Spahn sieht Fortschritt im Kampf gegen Corona - und mahnt Bürger zu Geduld

Gut geschützt: Minister Spahn

Im Kampf gegen die Corona-Pandemie sieht Bundesgesundheitsminister Jens Spahn (CDU) greifbare Erfolge - aber noch keinen Grund zu Entwarnung. Die Bürger müssten sich bei aller Ungeduld auch über Ostern an die Beschränkungen halten, damit sich die Ausbreitung weiter verlangsame, sagte er am Dienstag. Bayerns Ministerpräsident Markus Söder (CSU) stimmte die Bevölkerung in seinem Land auf eine Verlängerung zumindest eines Teils der Einschränkungen über den 19. April hinaus ein.

Spahn mahnte die Bürger weiter zu Disziplin und Geduld, so schwer die Beschränkungen über die Ostertage auch sein mögen. Inzwischen sei zu sehen, "dass die Maßnahmen wirken, dass die Verbreitung des Virus sich verlangsamt", sagte er in Stuttgart. Je konsequenter sich die Bürger an die Beschränkungen hielten, desto eher werde eine schrittweise Lockerung möglich sein.

Wann das sein könnte, wollte er nicht sagen. "Auch nach Ostern wird nicht alles vorbei sein", sagte Spahn. "Wir werden noch Monate mit dem Virus umgehen müssen."

Söder sagte in München: "Wir sollten jetzt nicht zu frühzeitig die Dinge lockern." Eine vollständige Öffnung der Schulen nach dem Ende der Osterferien erscheint seinen Äußerungen nach zunehmend unwahrscheinlich: Er forderte, im Schulwesen "ganz besonders sensibel" zu entscheiden.

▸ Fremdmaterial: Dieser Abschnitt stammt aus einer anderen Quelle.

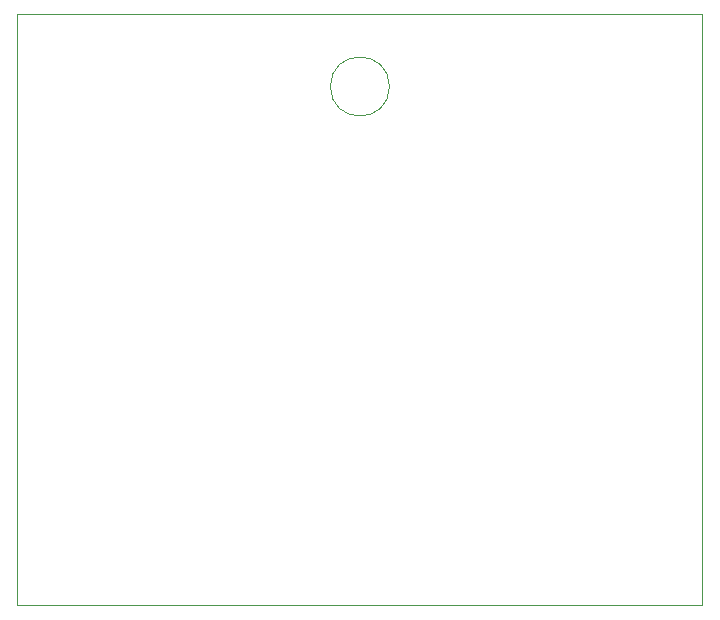
<source format=gm1>
%TF.GenerationSoftware,KiCad,Pcbnew,(6.0.1)*%
%TF.CreationDate,2022-03-03T11:38:53-05:00*%
%TF.ProjectId,Epyx-FastLoad,45707978-2d46-4617-9374-4c6f61642e6b,1*%
%TF.SameCoordinates,Original*%
%TF.FileFunction,Profile,NP*%
%FSLAX46Y46*%
G04 Gerber Fmt 4.6, Leading zero omitted, Abs format (unit mm)*
G04 Created by KiCad (PCBNEW (6.0.1)) date 2022-03-03 11:38:53*
%MOMM*%
%LPD*%
G01*
G04 APERTURE LIST*
%TA.AperFunction,Profile*%
%ADD10C,0.038100*%
%TD*%
%TA.AperFunction,Profile*%
%ADD11C,0.050000*%
%TD*%
G04 APERTURE END LIST*
D10*
X110000000Y-58000000D02*
X168000000Y-58000000D01*
X168000000Y-58000000D02*
X168000000Y-108000000D01*
X168000000Y-108000000D02*
X110000000Y-108000000D01*
X110000000Y-108000000D02*
X110000000Y-58000000D01*
D11*
X141500000Y-64100000D02*
G75*
G03*
X141500000Y-64100000I-2500000J0D01*
G01*
M02*

</source>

Die Schulschließungen hätten sich unmittelbar positiv ausgewirkt und zu niedrigeren Infektionszahlen geführt.

Söder sagte, es müsse gemeinschaftlich diskutiert werden, ob und welche Geschäfte in Deutschland wieder geöffnet werden könnten. Er sehe in diesem Zusammenhang auch eine Maskenpflicht in Deutschland als "hochwahrscheinlich" an.

Schleswig-Holsteins Ministerpräsident Daniel Günther (CDU) stellte eine schrittweise Lockerung der strikten Beschränkungen in Aussicht. In der "Zeit" verwies er auf eine mögliche Wiedereröffnung von Restaurants, Cafés und Bars: "Da, wo es räumlich möglich ist, den Abstand zu wahren, kann man Regelungen auch wieder lockern."

Nordrhein-Westfalens Ministerpräsident Armin Laschet (CDU) hält einen Fahrplan in eine "wachsame, verantwortungsvolle Normalität" für unabdingbar. "Die Menschen müssen einen Plan erkennen", sagte er in Düsseldorf.

Die Entscheidung der Regierungen in Österreich und Dänemark, Corona-Beschränkungen zu lockern, hatte auch in Deutschland die Debatte befeuert. In Berlin meldete sich der Deutsche Ethikrat zu Wort: Er mahnte die Bundesregierung zu einer besseren Kommunikation und rief die Politiker auf, den Bürgern offensiver die Kriterien für eine Lockerung zu erklären.

Zu häufig werde die Debatte über mögliche Lockerungen nur über den Zeitaspekt geführt, kritisierte der Vorsitzende Peter Dabrock. "Die sachlichen und sozialen Kriterien werden hintangestellt."

Spahn nannte bei seinem Besuch in Stuttgart einige Schlüsselfragen, die bei vor einer Lockerung geprüft werden müssten, etwa: "Was ist am wenigsten verzichtbar für den Einzelnen und die Gesellschaft?" Eine weitere Schlüsselfrage sei: "Wo sind die Risiken am geringsten oder besonders hoch?"

Der Minister wollte sich nicht dazu äußern, wie die schrittweise Aufhebung der Beschränkungen im Detail aussehen könnte. Allerdings sagte er: "Was als letztes wieder möglich ist, ist im Zweifel die Party und das Volksfest, weil hier das Ansteckungsrisiko am größten ist."

Bundeswirtschaftsminister Peter Altmaier (CDU) warnte davor, sich in der Debatte um eine mögliche Lockerung der Corona-Schutzmaßnahmen nach Ostern unter Druck setzen zu lassen. Im ZDF sagte Altmaier, "dass wir jetzt, so kurz vor dem Schluss, nicht schwach werden dürfen".